Problem requirements> Could you return each line of the material that has "Table" in it?

Excerpted data: Begin

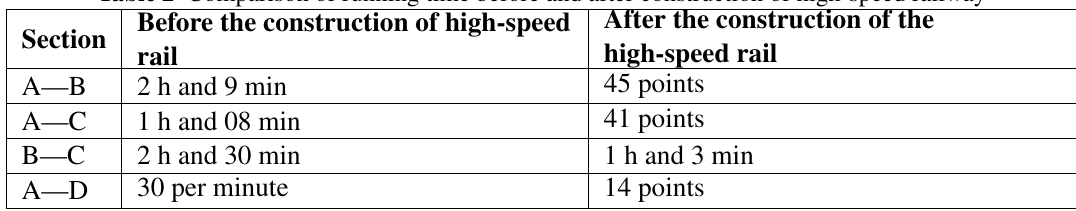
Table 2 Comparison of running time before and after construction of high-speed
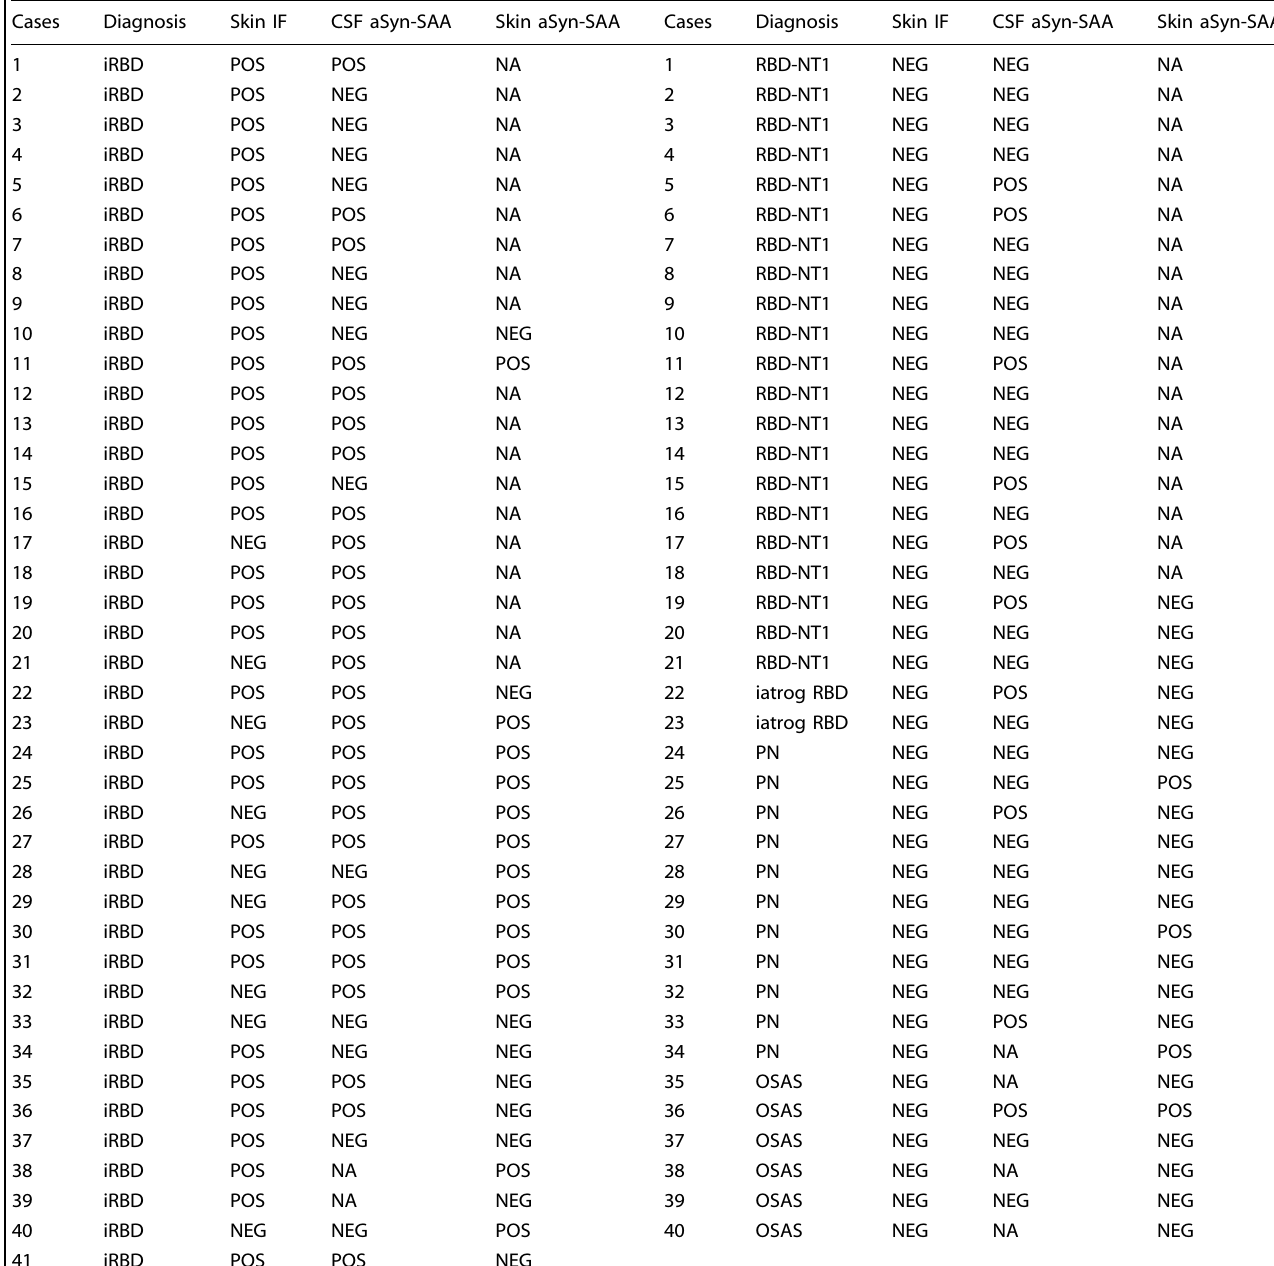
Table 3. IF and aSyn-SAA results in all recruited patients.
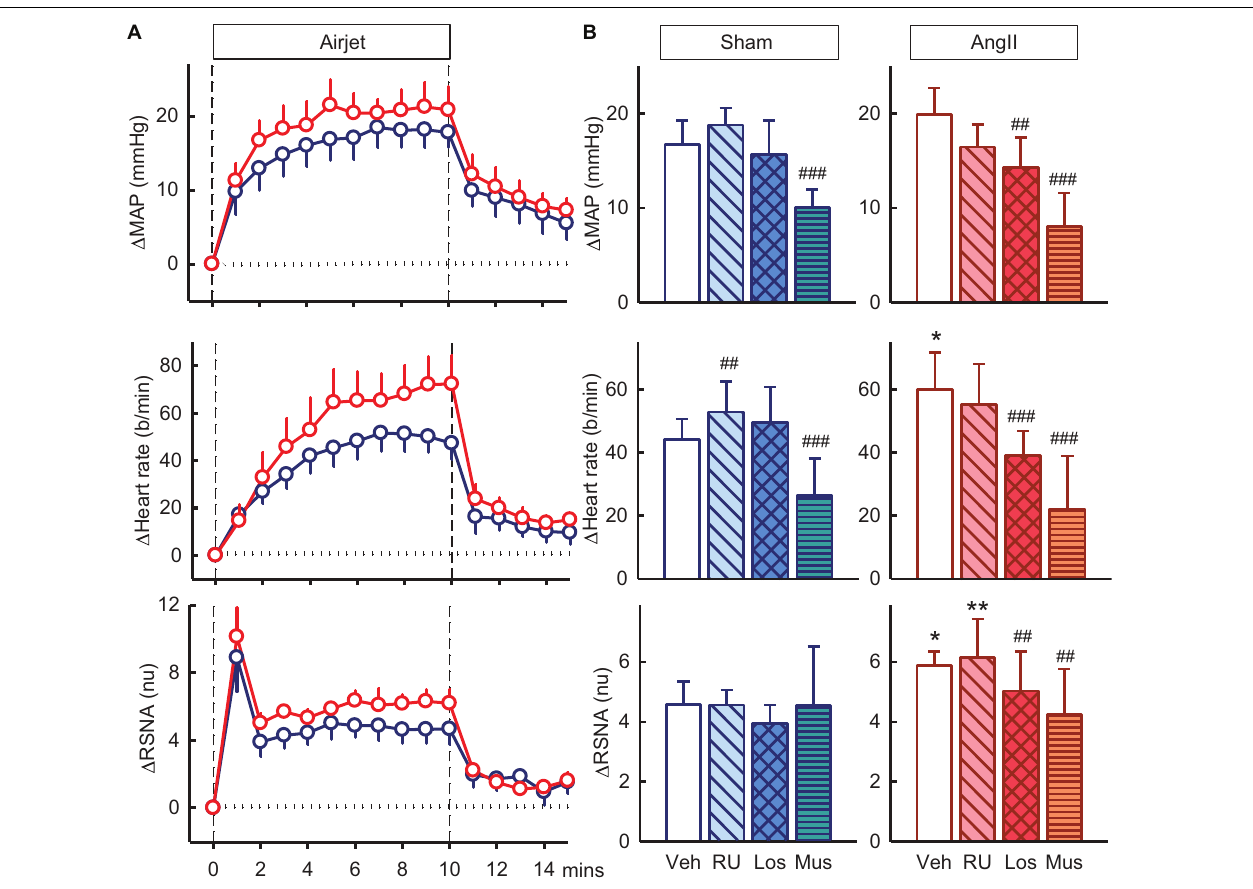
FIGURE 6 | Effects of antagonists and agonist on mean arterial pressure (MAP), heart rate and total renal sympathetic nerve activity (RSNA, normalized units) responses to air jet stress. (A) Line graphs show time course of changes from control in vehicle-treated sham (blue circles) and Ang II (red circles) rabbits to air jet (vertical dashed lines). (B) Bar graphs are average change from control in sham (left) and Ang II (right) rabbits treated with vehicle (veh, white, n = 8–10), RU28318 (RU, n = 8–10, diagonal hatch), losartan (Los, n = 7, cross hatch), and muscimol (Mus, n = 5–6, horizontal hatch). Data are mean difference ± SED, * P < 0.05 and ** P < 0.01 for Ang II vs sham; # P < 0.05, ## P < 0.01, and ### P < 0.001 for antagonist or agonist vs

Excerpted data: End
Excerpted data: Begin

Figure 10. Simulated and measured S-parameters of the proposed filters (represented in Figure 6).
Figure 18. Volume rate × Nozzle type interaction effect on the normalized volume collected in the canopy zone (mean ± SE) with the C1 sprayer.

Excerpted data: End
Excerpted data: Begin

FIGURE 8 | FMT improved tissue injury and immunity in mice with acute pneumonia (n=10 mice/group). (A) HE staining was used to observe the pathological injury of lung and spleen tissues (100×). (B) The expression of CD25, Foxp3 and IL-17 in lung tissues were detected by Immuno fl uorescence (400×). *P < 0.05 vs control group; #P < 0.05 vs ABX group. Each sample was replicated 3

Excerpted data: End

Result for this task>
Table 2 Comparison of running time before and after construction of high-speed
Table 3. IF and aSyn-SAA results in all recruited patients.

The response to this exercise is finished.